“With a population of over 1.4 billion and a rising chronic disease burden, the demands on the system are expanding rapidly. Moving healthcare spending closer to 5% of GDP is essential to address infrastructure, affordability, and workforce gaps and support a more resilient and universal care framework. It will also be central to advancing the Viksit Bharat vision and become a developed nation by 2047.
GST 2.0, rolled out in 2025, reflects a clear commitment to improving healthcare affordability with measures such as exempting individual health and life insurance from GST and reducing taxes on essential, life-saving medicines. Looking further, making preventive health coverage more affordable is a crucial step towards long-term healthcare resilience.
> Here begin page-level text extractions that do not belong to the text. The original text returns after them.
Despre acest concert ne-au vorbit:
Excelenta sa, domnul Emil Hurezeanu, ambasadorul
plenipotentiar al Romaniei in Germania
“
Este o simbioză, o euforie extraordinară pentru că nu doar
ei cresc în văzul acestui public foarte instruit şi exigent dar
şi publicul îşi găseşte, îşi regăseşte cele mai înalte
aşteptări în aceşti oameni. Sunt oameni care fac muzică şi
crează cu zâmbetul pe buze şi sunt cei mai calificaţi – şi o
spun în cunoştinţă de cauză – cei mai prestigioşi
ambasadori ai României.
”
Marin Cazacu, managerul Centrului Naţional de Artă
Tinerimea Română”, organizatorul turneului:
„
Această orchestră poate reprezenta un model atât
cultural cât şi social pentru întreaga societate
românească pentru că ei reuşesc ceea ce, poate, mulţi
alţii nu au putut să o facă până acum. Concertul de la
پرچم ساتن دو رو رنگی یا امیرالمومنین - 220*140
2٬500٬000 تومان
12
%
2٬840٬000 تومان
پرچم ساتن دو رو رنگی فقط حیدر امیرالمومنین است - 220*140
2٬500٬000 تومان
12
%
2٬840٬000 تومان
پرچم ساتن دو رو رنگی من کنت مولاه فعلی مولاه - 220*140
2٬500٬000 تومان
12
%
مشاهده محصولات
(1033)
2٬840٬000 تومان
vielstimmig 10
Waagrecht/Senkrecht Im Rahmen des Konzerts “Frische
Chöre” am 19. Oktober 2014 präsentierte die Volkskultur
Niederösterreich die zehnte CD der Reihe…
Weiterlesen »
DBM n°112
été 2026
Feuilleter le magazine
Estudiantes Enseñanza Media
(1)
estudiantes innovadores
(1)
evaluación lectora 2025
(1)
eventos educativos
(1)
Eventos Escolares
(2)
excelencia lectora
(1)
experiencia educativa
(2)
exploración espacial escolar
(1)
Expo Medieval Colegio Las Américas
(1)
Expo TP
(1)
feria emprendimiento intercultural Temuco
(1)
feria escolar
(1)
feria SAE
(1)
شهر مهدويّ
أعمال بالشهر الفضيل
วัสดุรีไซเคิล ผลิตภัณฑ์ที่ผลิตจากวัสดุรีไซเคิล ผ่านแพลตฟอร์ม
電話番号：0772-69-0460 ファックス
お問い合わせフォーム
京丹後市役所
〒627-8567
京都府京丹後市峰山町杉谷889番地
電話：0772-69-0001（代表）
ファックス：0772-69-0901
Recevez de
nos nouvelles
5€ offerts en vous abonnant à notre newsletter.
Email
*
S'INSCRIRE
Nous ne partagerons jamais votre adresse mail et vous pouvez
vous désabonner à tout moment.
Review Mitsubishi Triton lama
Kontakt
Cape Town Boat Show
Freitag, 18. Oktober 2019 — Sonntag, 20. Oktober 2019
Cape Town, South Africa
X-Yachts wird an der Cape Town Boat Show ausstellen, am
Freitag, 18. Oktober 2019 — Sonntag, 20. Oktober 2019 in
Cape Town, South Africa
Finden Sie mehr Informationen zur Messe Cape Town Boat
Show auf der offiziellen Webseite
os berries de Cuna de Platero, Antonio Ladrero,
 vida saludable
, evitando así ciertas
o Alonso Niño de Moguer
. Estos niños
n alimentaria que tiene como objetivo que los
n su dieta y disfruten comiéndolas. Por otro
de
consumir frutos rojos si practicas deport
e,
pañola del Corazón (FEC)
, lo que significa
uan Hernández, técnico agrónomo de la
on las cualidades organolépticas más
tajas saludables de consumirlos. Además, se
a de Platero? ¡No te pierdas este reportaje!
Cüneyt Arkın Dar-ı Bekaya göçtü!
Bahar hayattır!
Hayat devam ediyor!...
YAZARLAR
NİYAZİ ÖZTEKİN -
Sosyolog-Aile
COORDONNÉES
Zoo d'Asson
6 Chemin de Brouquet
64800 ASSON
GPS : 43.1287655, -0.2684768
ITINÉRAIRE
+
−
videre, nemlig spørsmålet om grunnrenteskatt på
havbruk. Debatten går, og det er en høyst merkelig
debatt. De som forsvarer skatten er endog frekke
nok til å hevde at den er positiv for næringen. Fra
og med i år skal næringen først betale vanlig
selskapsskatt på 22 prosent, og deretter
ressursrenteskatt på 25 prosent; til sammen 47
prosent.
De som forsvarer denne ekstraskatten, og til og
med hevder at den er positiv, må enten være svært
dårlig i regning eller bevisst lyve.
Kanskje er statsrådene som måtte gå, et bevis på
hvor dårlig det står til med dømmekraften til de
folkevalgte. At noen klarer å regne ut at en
The next phase of reform should build on GST 2.0 through rationalised GST on advanced equipment and diagnostics, recalibrated customs duties on medical technologies, and streamlined regulatory pathways for digital health and research. Targeted incentives for private investments in Tier-2 and Tier-3 cities, health start-ups, and research-led enterprises can accelerate decentralisation and promote equitable access. India must also prepare for demographic shifts by prioritising key areas such as oncology services, AI-enabled diagnostics, geriatric and long-term care, and chronic disease management. Workforce skilling, medical education, and sustainability-oriented infrastructure will be equally essential as care becomes more complex. The Union Budget 2026 can serve as a bold roadmap for a future-ready healthcare ecosystem that is equitable, innovative-driven, and globally competitive.”